Al verle se levantó lo más rápido que pudo, con una agilidad que Miquel envidió de pronto. Se sacudió la parte de atrás del pantalón y caminó hacia él.
—¿Cómo ha ido? —se interesó expectante.
—Te lo cuento mientras comemos.
—¿Vamos a su casa?
Miró la hora. La espera en el museo se les había llevado media mañana.
—No, entre ir y volver a salir perdemos demasiado tiempo. Y además están tu mujer, los niños…
—Son muy divertidos —se enorgulleció su padre.
—Ya, por eso. Mejor nos concentramos en lo que nos ocupa.
—O sea que me ayuda a salir del lío.
La pregunta del millón.
—Esto es demasiado grande, Agustino.
—¿Y qué hago, me escondo hasta que todo pase? —Palideció él.
—¿Dónde vas a esconderte?
Le bastó con su silencio, de lo más elocuente.
—No.
—Vamos, inspector, que es por los niños, hombre. Además, ¿no le pica la curiosidad?
—¿Curioso yo?
—Venga ya. Es poli. Siempre será poli. Y siendo de izquierdas…
—¿Y si gritas más? —Miró a su alrededor por si había alguien cerca.
—Lo es —insistió Lenin en voz baja—. Como yo. Y a mucha honra.
—Venga, busquemos un lugar donde comer algo. —Echó a andar.
—De acuerdo, pero pago yo —se ofreció su compañero.
—¿Tú?
—Sí. —Extrajo unos billetes y monedas del bolsillo—. Mire, noventa pesetas.

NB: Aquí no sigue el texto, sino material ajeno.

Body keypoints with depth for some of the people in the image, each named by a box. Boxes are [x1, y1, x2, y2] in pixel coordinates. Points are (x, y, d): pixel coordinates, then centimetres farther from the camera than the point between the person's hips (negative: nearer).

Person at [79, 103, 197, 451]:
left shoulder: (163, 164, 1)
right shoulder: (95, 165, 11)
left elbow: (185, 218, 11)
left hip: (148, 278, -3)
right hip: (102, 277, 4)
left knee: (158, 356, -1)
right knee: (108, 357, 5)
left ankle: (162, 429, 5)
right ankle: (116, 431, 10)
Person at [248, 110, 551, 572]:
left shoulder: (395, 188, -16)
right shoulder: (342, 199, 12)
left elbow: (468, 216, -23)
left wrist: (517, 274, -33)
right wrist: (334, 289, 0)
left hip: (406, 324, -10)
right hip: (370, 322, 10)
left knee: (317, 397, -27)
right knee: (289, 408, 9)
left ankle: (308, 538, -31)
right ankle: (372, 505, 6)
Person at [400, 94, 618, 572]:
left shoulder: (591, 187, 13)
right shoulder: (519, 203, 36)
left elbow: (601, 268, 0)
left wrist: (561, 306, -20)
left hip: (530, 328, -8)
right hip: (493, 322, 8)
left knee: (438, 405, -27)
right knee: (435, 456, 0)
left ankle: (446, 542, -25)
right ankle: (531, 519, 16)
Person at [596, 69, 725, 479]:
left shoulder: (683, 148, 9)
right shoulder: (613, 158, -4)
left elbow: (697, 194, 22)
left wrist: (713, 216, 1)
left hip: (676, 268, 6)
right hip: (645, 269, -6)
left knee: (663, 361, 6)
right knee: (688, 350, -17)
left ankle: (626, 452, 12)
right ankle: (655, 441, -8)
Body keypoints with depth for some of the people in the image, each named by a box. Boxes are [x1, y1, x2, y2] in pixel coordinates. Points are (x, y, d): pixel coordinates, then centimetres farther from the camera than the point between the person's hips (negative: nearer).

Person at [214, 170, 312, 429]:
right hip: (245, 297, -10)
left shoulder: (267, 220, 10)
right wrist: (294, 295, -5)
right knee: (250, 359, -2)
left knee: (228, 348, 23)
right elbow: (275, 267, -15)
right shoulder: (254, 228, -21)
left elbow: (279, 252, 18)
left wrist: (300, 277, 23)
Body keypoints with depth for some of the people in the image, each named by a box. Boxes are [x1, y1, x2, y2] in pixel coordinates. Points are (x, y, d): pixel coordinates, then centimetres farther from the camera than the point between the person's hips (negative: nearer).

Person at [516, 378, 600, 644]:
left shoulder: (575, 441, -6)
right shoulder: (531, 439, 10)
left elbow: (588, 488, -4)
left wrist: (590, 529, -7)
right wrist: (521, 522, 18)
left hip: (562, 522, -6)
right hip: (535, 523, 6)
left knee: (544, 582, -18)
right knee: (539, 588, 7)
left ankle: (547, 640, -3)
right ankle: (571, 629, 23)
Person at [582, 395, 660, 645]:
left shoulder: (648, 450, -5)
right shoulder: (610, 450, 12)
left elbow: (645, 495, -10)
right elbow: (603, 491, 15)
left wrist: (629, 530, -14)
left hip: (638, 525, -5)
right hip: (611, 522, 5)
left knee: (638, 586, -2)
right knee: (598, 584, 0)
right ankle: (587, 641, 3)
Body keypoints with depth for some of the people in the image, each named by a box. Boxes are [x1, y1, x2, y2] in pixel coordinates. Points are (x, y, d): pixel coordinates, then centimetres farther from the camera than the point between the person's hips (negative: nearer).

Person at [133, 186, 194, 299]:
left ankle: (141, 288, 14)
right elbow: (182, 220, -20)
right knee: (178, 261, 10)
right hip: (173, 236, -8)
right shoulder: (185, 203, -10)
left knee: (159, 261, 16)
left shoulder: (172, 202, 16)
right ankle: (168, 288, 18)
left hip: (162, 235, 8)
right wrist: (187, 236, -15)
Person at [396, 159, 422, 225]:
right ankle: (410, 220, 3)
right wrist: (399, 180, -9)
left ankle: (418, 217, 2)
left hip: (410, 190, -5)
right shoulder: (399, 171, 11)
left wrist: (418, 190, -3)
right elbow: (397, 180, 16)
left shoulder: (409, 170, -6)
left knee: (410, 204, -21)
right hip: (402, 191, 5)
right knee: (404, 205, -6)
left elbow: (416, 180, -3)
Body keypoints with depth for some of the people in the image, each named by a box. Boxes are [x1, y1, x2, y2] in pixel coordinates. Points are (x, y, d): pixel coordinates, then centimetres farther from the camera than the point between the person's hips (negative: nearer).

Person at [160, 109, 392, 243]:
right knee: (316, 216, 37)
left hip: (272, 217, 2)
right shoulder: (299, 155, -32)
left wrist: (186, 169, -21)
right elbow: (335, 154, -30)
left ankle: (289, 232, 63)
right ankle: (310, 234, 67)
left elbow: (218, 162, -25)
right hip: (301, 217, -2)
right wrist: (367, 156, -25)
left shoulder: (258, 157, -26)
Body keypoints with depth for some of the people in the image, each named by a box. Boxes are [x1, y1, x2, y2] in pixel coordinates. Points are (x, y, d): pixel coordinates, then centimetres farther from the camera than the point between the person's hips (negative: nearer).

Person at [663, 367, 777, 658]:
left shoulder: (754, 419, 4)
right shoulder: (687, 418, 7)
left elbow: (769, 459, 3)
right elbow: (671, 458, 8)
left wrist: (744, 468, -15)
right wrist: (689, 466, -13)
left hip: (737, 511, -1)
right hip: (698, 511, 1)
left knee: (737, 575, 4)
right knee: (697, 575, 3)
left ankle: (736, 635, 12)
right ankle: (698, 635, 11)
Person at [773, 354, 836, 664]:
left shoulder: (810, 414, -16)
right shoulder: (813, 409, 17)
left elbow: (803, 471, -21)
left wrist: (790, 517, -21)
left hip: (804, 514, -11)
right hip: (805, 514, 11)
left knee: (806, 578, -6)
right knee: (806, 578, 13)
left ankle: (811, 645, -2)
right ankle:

—¿De dónde has sacado ese dinero? —Se alarmó Miquel.
—Lo llevaba.
En eso no había cambiado. No sabía mentir. Cuando soltaba un embuste se envaraba, endurecía el cuello, fijaba los ojos como para dar mayor vehemencia a cada palabra.
—¡Tú no llevabas noventa pesetas encima!
—Que sí.
—¿Lo has… robado?
—Que no.
—¡Lenin, coño! —Volvió a usar su apodo—. ¡Serás inconsciente!
El ratero bajó la cabeza, pillado y rendido.
—Venga, inspector, no se enfade. —Se encogió de hombros—. Era por colaborar. Además, le juro que se le veía adinerado, que yo a un pobre no le quito nada. Hasta tenía pinta de ser del Movimiento, porque llevaba una insignia con el yugo y las flechas en la solapa. Yo a ésos… —Remató su explicación con un lacónico y triste—: De todas formas ya ve, sólo noventa pesetas de mierda.
Miquel ya no supo qué decirle.
Reanudó el paso, mitad furioso, mitad alucinado.
—Que le invito, ¿eh? —Trotó Lenin a su lado.